Source data:
****

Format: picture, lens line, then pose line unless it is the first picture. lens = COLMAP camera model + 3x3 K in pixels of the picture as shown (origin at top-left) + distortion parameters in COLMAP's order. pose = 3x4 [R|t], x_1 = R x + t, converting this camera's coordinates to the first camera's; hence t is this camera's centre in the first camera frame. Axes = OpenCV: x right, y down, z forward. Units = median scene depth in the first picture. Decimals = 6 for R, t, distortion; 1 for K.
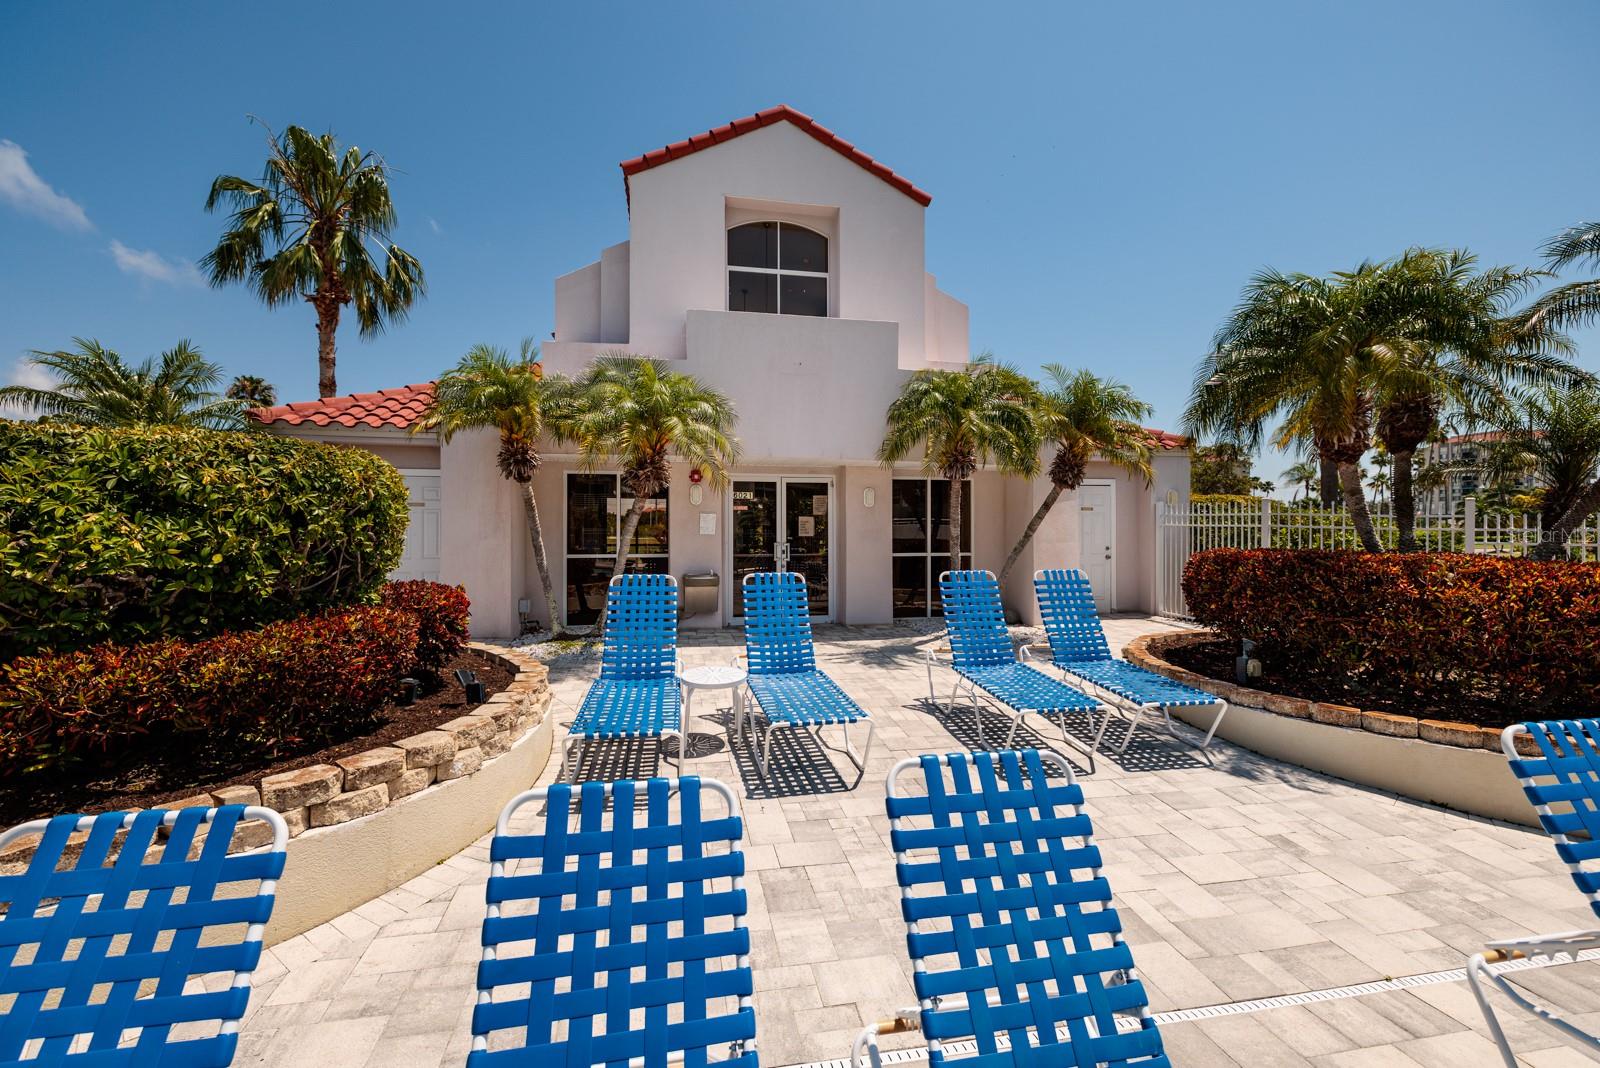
lens RADIAL K [[684.0, 0, 807.1], [0, 684.0, 531.2], [0, 0, 1]] dist [0.001906, -0.000349]
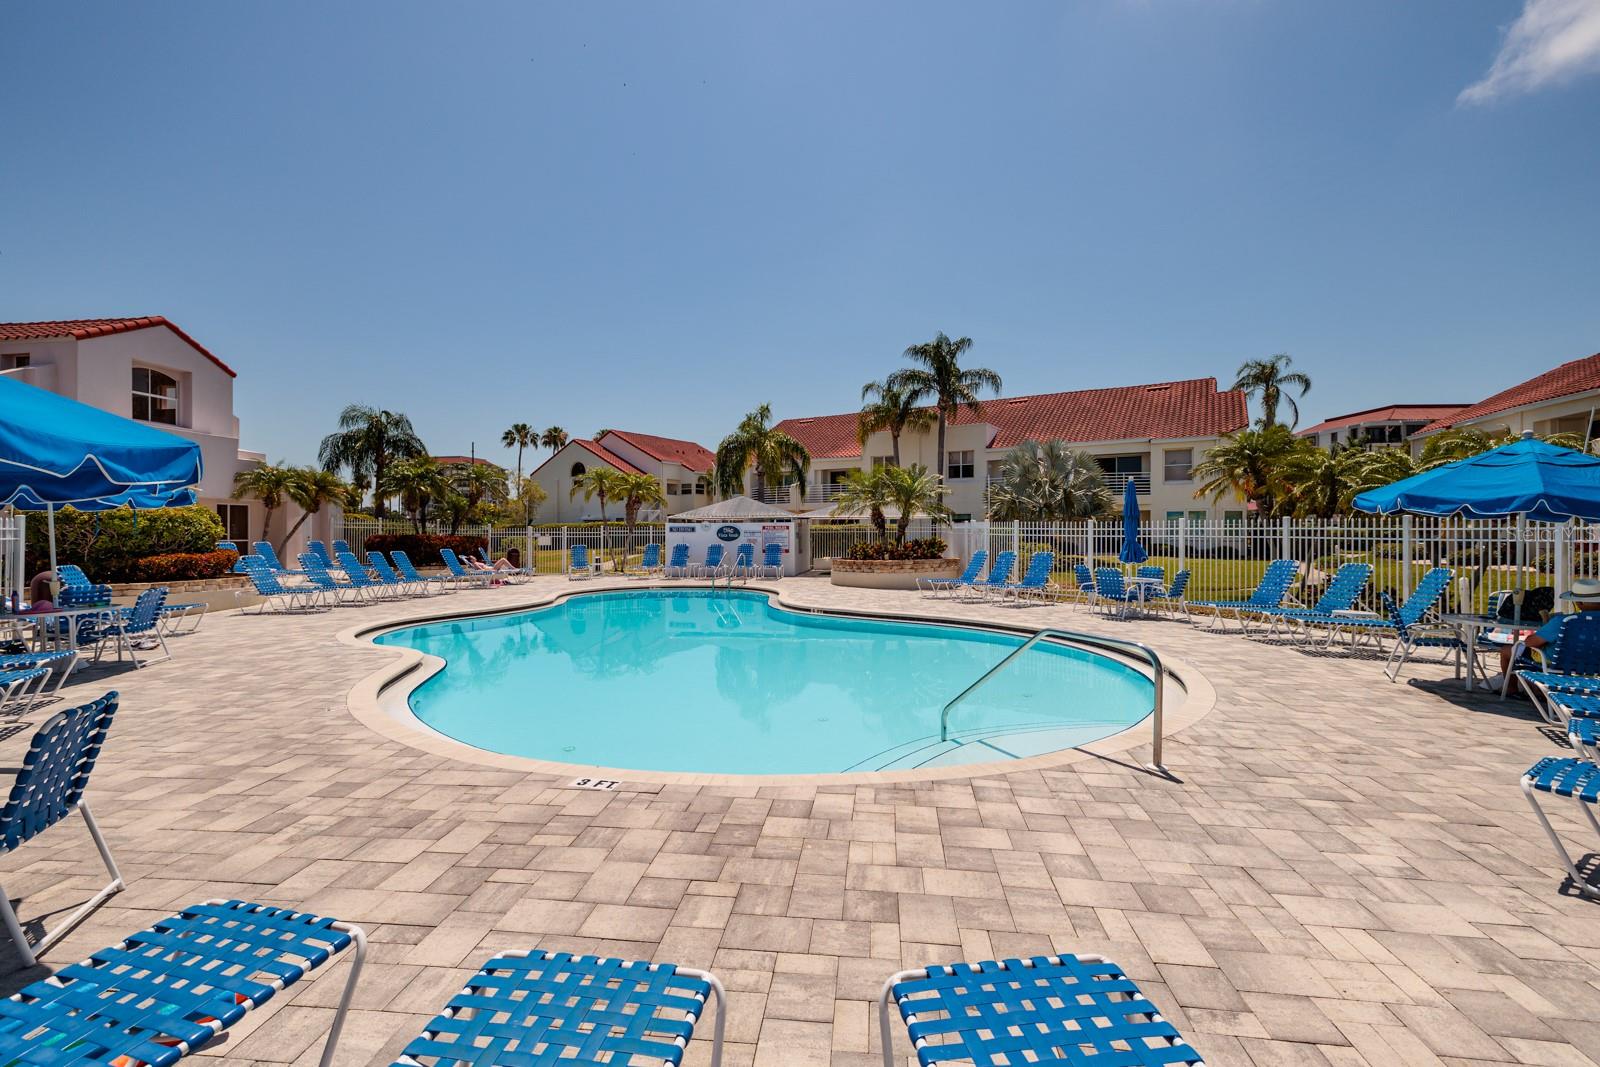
lens RADIAL K [[684.0, 0, 788.6], [0, 684.0, 529.5], [0, 0, 1]] dist [0.001906, -0.000349]
pose [[0.323021, -0.001412, 0.946391, -1.335871], [-0.002676, 0.999994, 0.002405, -0.008764], [-0.946388, -0.003309, 0.323015, -1.382740]]
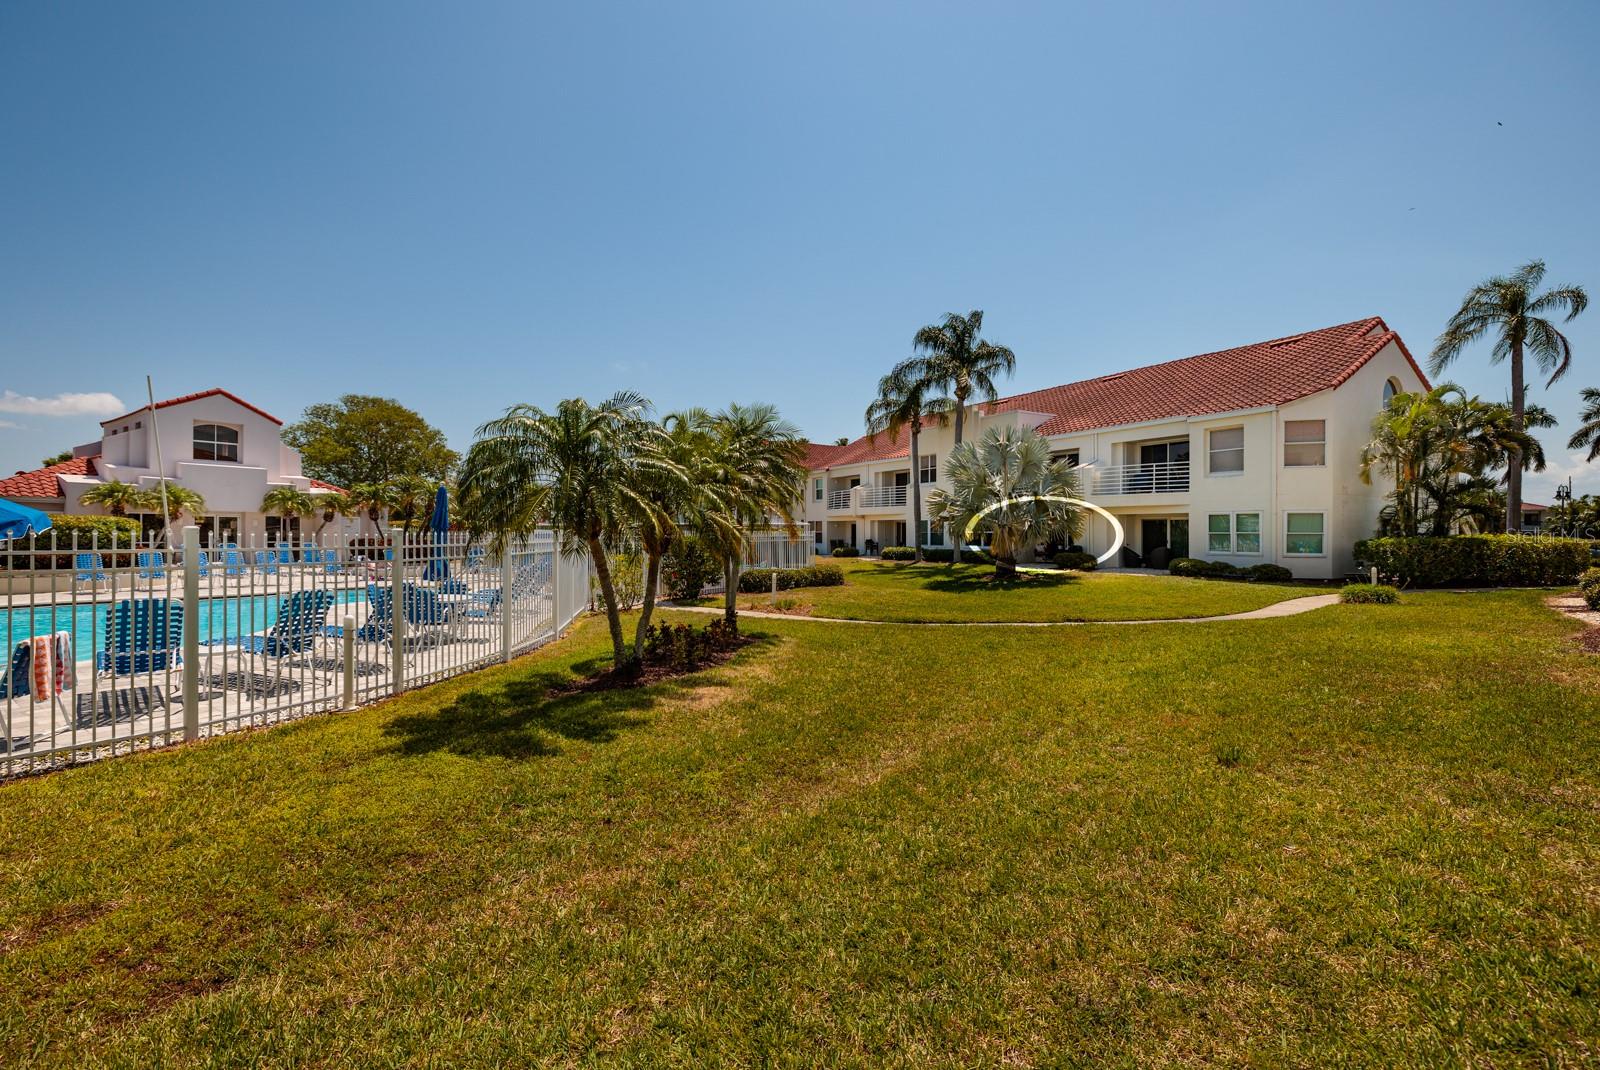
lens RADIAL K [[684.0, 0, 812.4], [0, 684.0, 529.6], [0, 0, 1]] dist [0.001906, -0.000349]
pose [[0.724322, 0.006328, 0.689432, -0.210835], [-0.007187, 0.999973, -0.001628, -0.032694], [-0.689424, -0.003776, 0.724348, -2.855913]]
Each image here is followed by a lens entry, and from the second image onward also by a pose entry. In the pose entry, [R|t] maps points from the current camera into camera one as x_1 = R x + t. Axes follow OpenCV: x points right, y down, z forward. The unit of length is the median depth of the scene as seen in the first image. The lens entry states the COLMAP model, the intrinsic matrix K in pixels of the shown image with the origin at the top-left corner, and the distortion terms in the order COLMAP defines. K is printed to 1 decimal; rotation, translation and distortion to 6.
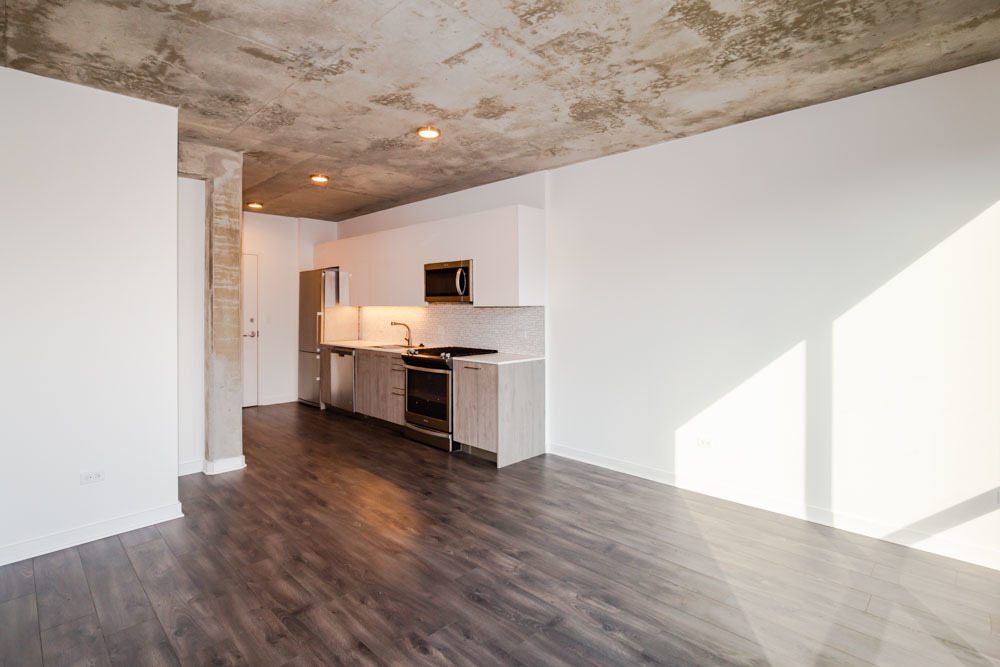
lens RADIAL K [[480.4, 0, 499.8], [0, 480.4, 309.5], [0, 0, 1]] dist [-0.000166, -0.000037]
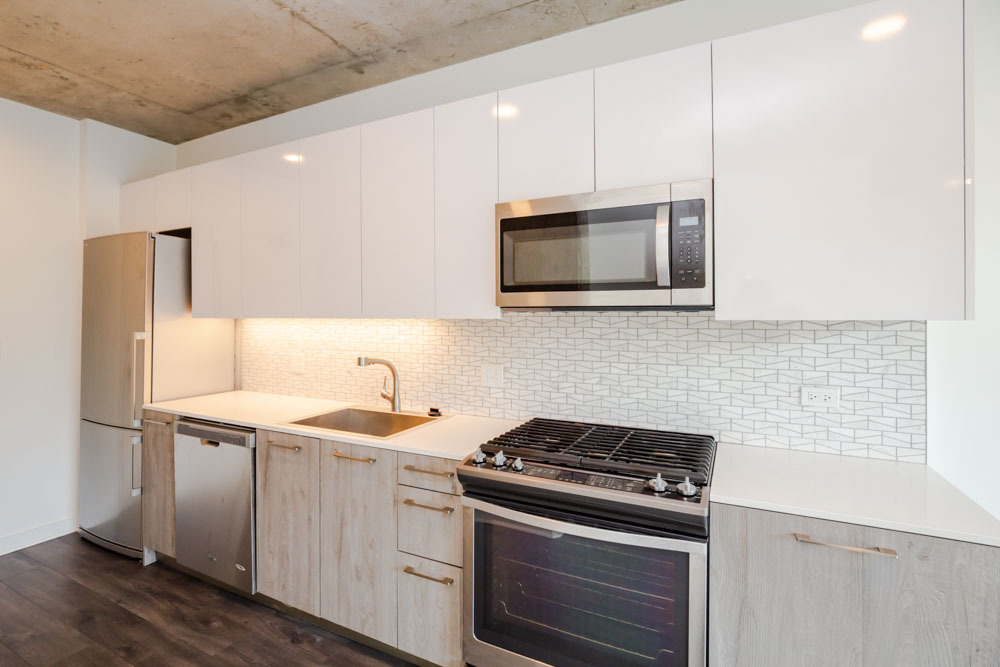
lens RADIAL K [[491.2, 0, 472.4], [0, 491.2, 310.8], [0, 0, 1]] dist [0.000443, -0.000021]
pose [[0.958773, 0.003346, 0.284152, -0.251196], [0.001240, 0.999872, -0.015958, -0.006723], [-0.284169, 0.015652, 0.958646, 0.580105]]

****

Aim of the exercise:
With the images excluded, all entries are to be given again exactly.

The completed task:
Format: picture, lens line, then pose line unless it is the first picture. lens = COLMAP camera model + 3x3 K in pixels of the picture as shown (origin at top-left) + distortion parameters in COLMAP's order. pose = 3x4 [R|t], x_1 = R x + t, converting this camera's coordinates to the first camera's; hence t is this camera's centre in the first camera frame. Axes = OpenCV: x right, y down, z forward. Units = median scene depth in the first picture. Decimals = 6 for R, t, distortion; 1 for K.
lens RADIAL K [[684.0, 0, 807.1], [0, 684.0, 531.2], [0, 0, 1]] dist [0.001906, -0.000349]
lens RADIAL K [[684.0, 0, 788.6], [0, 684.0, 529.5], [0, 0, 1]] dist [0.001906, -0.000349]
pose [[0.323021, -0.001412, 0.946391, -1.335871], [-0.002676, 0.999994, 0.002405, -0.008764], [-0.946388, -0.003309, 0.323015, -1.382740]]
lens RADIAL K [[684.0, 0, 812.4], [0, 684.0, 529.6], [0, 0, 1]] dist [0.001906, -0.000349]
pose [[0.724322, 0.006328, 0.689432, -0.210835], [-0.007187, 0.999973, -0.001628, -0.032694], [-0.689424, -0.003776, 0.724348, -2.855913]]
Each image here is followed by a lens entry, and from the second image onward also by a pose entry. In the pose entry, [R|t] maps points from the current camera into camera one as x_1 = R x + t. Axes follow OpenCV: x points right, y down, z forward. The unit of length is the median depth of the scene as seen in the first image. The lens entry states the COLMAP model, the intrinsic matrix K in pixels of the shown image with the origin at the top-left corner, and the distortion terms in the order COLMAP defines. K is printed to 1 decimal; rotation, translation and distortion to 6.
lens RADIAL K [[480.4, 0, 499.8], [0, 480.4, 309.5], [0, 0, 1]] dist [-0.000166, -0.000037]
lens RADIAL K [[491.2, 0, 472.4], [0, 491.2, 310.8], [0, 0, 1]] dist [0.000443, -0.000021]
pose [[0.958773, 0.003346, 0.284152, -0.251196], [0.001240, 0.999872, -0.015958, -0.006723], [-0.284169, 0.015652, 0.958646, 0.580105]]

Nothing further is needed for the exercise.